BEGIN EXTRACT PROVIDED

3 Empirical methodology

Our sample consists of the 32 legislative texts identified by RR for which we have financial market data at hand. We consider the signing of each bill as an event and are interested in the movement of financial markets around the events. Figure 4 shows the average daily changes in the 10-year government bond yields as well as the average daily returns of the S &P 500 returns two days before until four days after the signing of a tax bill. We do not observe a clear pattern in the data, but this should not be surprising. Tax bills have at least two dimensions that should matter for market participants.

The first one is the present value of taxes (as % of nominal GDP), which has been used in various studies to analyze the effect of tax shocks (see, e.g., Romer & Romer, 2010; Perotti, 2012; Mertens & Ravn, 2012, 2013). Our sample consists of 17 bills that lead to an increase in the present value of taxes and 15 tax cuts, with the Economic Recovery Tax Act of 1981 (signed on 13-Aug-81) being the largest (with a present value of \(-\)3.96% of GDP).Footnote 12 An increase in taxes should lead to lower refinancing costs of the government and—as a contractionary fiscal policy measure—should also dampen economic growth (at least in the short-run). Both channels indicate a negative relationship between the present value of a tax bill and bond yields after the signing of the tax bill. The effect on stock returns, however, is a priori unclear. An improvement in public finances should lead to a lower discount rate, but a higher tax burden should reduce (future) cash flows. Hence, the discounted present value of firms could either increase or decrease.

END EXTRACT PROVIDED

STATED EXERCISE 1 »
Retype the whole section on empirical methodology for tax bill signings without any alterations.
STATED EXERCISE 2 »
In the rows below, change "collectors" to "collected by" in the lines starting with the one that contains "state / province: Vermont" and going on through the one that contains "island: Hispaniola", and give back only those lines with nothing else altered.

BEGIN SUPPLIED RECORDS

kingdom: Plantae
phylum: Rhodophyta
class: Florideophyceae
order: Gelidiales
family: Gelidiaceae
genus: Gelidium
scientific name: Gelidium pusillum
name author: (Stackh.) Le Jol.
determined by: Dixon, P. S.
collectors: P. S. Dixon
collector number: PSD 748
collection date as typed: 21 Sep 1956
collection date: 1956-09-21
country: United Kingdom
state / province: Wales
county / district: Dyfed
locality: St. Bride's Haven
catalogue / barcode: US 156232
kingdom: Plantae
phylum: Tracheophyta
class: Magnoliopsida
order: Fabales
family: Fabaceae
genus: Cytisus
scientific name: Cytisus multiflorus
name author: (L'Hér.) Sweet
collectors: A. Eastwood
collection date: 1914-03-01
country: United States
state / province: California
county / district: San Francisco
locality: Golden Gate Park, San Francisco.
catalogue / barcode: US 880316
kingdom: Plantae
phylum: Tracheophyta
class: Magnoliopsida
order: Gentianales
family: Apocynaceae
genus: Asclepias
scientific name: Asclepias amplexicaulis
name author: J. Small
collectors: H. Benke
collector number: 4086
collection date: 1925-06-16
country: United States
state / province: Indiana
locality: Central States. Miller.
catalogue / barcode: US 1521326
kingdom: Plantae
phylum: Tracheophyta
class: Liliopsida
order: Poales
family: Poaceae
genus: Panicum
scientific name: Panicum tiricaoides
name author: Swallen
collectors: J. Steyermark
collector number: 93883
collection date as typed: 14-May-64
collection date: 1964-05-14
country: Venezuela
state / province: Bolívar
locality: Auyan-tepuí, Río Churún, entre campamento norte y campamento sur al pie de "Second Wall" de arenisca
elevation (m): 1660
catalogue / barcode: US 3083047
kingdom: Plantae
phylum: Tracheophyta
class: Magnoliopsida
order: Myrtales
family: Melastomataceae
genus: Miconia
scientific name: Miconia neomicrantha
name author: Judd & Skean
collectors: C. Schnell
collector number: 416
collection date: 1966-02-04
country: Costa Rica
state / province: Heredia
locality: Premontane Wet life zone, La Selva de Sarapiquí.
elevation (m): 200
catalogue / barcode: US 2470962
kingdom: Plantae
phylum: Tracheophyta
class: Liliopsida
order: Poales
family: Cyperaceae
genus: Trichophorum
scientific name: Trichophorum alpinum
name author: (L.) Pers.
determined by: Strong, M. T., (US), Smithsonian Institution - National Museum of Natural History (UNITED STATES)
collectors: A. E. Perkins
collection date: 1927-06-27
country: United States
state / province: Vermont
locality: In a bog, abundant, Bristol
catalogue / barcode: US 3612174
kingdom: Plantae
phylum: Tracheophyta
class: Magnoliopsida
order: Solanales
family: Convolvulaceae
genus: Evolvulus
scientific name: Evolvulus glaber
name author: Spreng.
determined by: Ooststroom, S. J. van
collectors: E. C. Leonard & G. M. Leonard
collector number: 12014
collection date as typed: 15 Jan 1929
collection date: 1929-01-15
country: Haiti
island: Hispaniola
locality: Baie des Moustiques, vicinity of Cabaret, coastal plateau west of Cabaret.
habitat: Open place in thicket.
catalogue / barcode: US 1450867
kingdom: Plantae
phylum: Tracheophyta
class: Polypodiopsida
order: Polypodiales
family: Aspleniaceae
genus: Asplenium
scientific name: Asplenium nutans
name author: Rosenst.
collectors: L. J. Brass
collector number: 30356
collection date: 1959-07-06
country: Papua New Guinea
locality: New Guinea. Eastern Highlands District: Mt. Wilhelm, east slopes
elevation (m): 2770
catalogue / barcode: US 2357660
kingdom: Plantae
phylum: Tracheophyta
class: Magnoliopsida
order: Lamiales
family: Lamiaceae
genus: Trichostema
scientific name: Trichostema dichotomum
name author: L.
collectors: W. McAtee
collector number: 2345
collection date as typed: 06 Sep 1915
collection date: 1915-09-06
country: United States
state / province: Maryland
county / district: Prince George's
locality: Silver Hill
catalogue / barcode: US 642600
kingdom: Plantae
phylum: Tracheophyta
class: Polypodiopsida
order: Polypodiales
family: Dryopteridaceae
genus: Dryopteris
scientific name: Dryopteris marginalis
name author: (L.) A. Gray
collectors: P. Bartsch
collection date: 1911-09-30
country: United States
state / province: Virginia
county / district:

END SUPPLIED RECORDS

EXERCISE SOLUTION 1 »
3 Empirical methodology

Our sample consists of the 32 legislative texts identified by RR for which we have financial market data at hand. We consider the signing of each bill as an event and are interested in the movement of financial markets around the events. Figure 4 shows the average daily changes in the 10-year government bond yields as well as the average daily returns of the S &P 500 returns two days before until four days after the signing of a tax bill. We do not observe a clear pattern in the data, but this should not be surprising. Tax bills have at least two dimensions that should matter for market participants.

The first one is the present value of taxes (as % of nominal GDP), which has been used in various studies to analyze the effect of tax shocks (see, e.g., Romer & Romer, 2010; Perotti, 2012; Mertens & Ravn, 2012, 2013). Our sample consists of 17 bills that lead to an increase in the present value of taxes and 15 tax cuts, with the Economic Recovery Tax Act of 1981 (signed on 13-Aug-81) being the largest (with a present value of \(-\)3.96% of GDP).Footnote 12 An increase in taxes should lead to lower refinancing costs of the government and—as a contractionary fiscal policy measure—should also dampen economic growth (at least in the short-run). Both channels indicate a negative relationship between the present value of a tax bill and bond yields after the signing of the tax bill. The effect on stock returns, however, is a priori unclear. An improvement in public finances should lead to a lower discount rate, but a higher tax burden should reduce (future) cash flows. Hence, the discounted present value of firms could either increase or decrease.

EXERCISE SOLUTION 2 »
state / province: Vermont
locality: In a bog, abundant, Bristol
catalogue / barcode: US 3612174
kingdom: Plantae
phylum: Tracheophyta
class: Magnoliopsida
order: Solanales
family: Convolvulaceae
genus: Evolvulus
scientific name: Evolvulus glaber
name author: Spreng.
determined by: Ooststroom, S. J. van
collected by: E. C. Leonard & G. M. Leonard
collector number: 12014
collection date as typed: 15 Jan 1929
collection date: 1929-01-15
country: Haiti
island: Hispaniola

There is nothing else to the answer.